The table of contents is simple but thrilling for me, the book’s five chapters all themes and topics of great interest: Books and Islands, Islands, Rock Paintings, Books, and Home.

If the other titles in the series (from National Geographic)  are even half of what this volume appears to be, even at first glance, I’m not about to cross off one book from my TBR, but about to add twenty-three to it.

Books Islands ErdrichNonetheless, I’ve plucked this book from my TBR not, in this instance, for its bookishness, but for its Louise-Erdrich-ness. Because this year I am making good on my promise to myself to read and reread her books.

Beginning with Tracks, it was clear this would be a project which would require both attention and curiosity, which is appropriate because it would seem that the author possesses both qualitites in quantity.

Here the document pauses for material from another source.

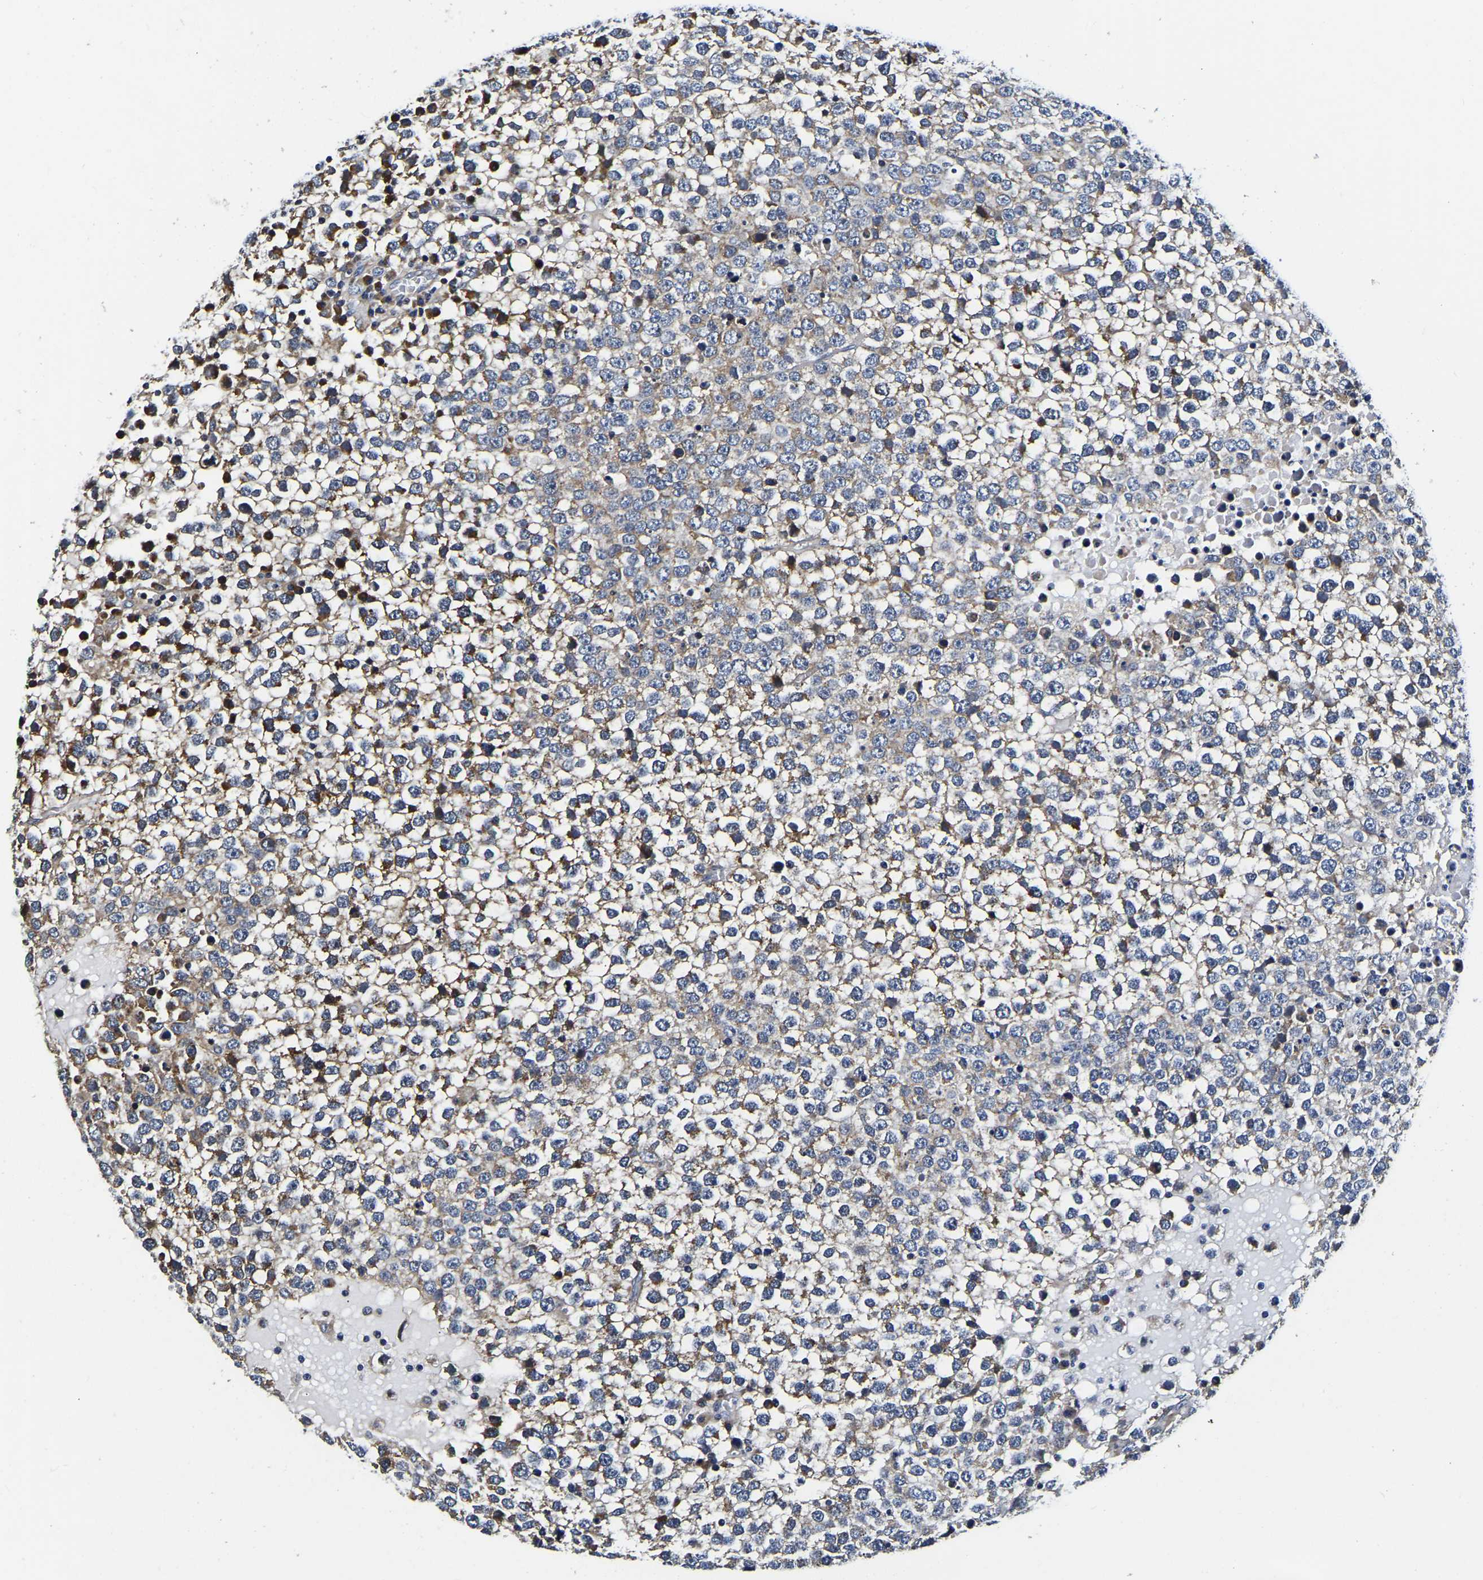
{"staining": {"intensity": "weak", "quantity": "<25%", "location": "cytoplasmic/membranous"}, "tissue": "testis cancer", "cell_type": "Tumor cells", "image_type": "cancer", "snomed": [{"axis": "morphology", "description": "Seminoma, NOS"}, {"axis": "topography", "description": "Testis"}], "caption": "IHC image of testis cancer (seminoma) stained for a protein (brown), which shows no staining in tumor cells. The staining is performed using DAB brown chromogen with nuclei counter-stained in using hematoxylin.", "gene": "KCTD17", "patient": {"sex": "male", "age": 65}}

Books & Islands begins quietly, with a packing scene, preparations for a journey. It’s fitting, this talk of difficulty with leavetaking at the beginning, given the volume’s concluding theme: home. (And, yes, you were probably wondering if she tells you which books she packed: that’s just what a bookish person would wonder. And, yes, she does.)

This is the kind of quiet satisfaction readers can expect to find here. It isn’t all spelled out. In some ways, the volume appears to be a rather superficial collection of musings and observations about a trip (partly by road and partly by lake and partly by inward motion).  But this is an invitation to settle in and allow the journey to unfold.

From the very beginning, readers are reminded that their worldview can shift easily. On the first page, there is a small inset map which displays both Canada and the United States, with an even smaller rectangle drawn in solid black roughly in the middle.

The full-page map, however, is titled “Ojibwe Country”. Covering parts of land now called Ontario and Minnesota, provinces of two neighbouring countries, these words are scattered across a homeland (although the reserve territories are marked as well).

This is the land readers will travel with Louise Erdrich, when she is 48 years old and her baby is 18 months old, often nursing while they travel, through the territories on the map and in the TOC.

At first, I wasn’t certain about my connection to her as a narrator. Yes, she says some things which are immediately inviting. Like, “I cannot imagine home without an overflow of books.” And when she talks about how books are the primary decorating motif in her house? Well, yes, of course.

But there is often a moment when I begin to read a bookish book in which I am sharply disappointed because the writer does not have exactly the same kind of bookishness as I do. After all, I’ve come to this kind of volume often because I’m yearning for that kind of bookish connection. And when the writer talks about books I don’t recognise, at first I’m put off a little. Maybe we can’t be friends, I worry.

This is foolishness on my part, which was even more strongly evident in this case, because it was the chapters on rock paintings and language which secured this book in the “long to have” column in my reader’s imagination. (Possibly I would have felt a sense of kinship with only these sections, but I think the bookishness was important too, and now it’s impossible for me to separate the different facets of the story from her as a storyteller.)

Perhaps this isn’t entirely surprising. I planned a vacation in my twenties around an image I’d seen of rock paintings in an Ontario lake. (And I didn’t plan it well enough, because I visited too early in May to travel to the paintings by boat and had to peer at them from a considerable distance on one of the rainiest days imaginable; I still have a photograph of a bench near the waterline half-submerged, because the rain was falling so fast, so fierce.)

But these passages in Louise Erdrich’s book are more about the stories than about the rocks themselves. About, for instance, the story told by Tobasonakwut (her sun dancer, who is a community healer, politican, teacher and negotiator) about his father. “The Creator is the lake and we are the waves in the lake.”

It’s also about her experience learning Ojibwemowin, the language her grandfather spoke fluently, but which she had to learn from the tapes produced by Ojibwe anthropologist Basil Johnson (rather than from family or nearby community members). This is a language of action (befitting a people always on the move), a language of verbs (for how can you carry so many nouns) and a language of human relationships (with up to 6,000 forms for each verb to express those relationships between nouns).

While reading about these subjects, it’s rare that a single sentence stands out. I would reach a powerful passage and unstick the sticky-flag and prepare to place it, but the passage would go on and on, until I realised that I simply couldn’t extract a single element to preserve. I simply wanted to reread the piece as a whole.

This is true for the descriptions of her home library, of the library on the island (which contained some 11,000 books and includes a ghost book – yup!) and that of her bookstore: this is a volume to which I would love to return, at a whim, as a whole.

I look forward to finding a copy. In the meantime, you might like to find one as well?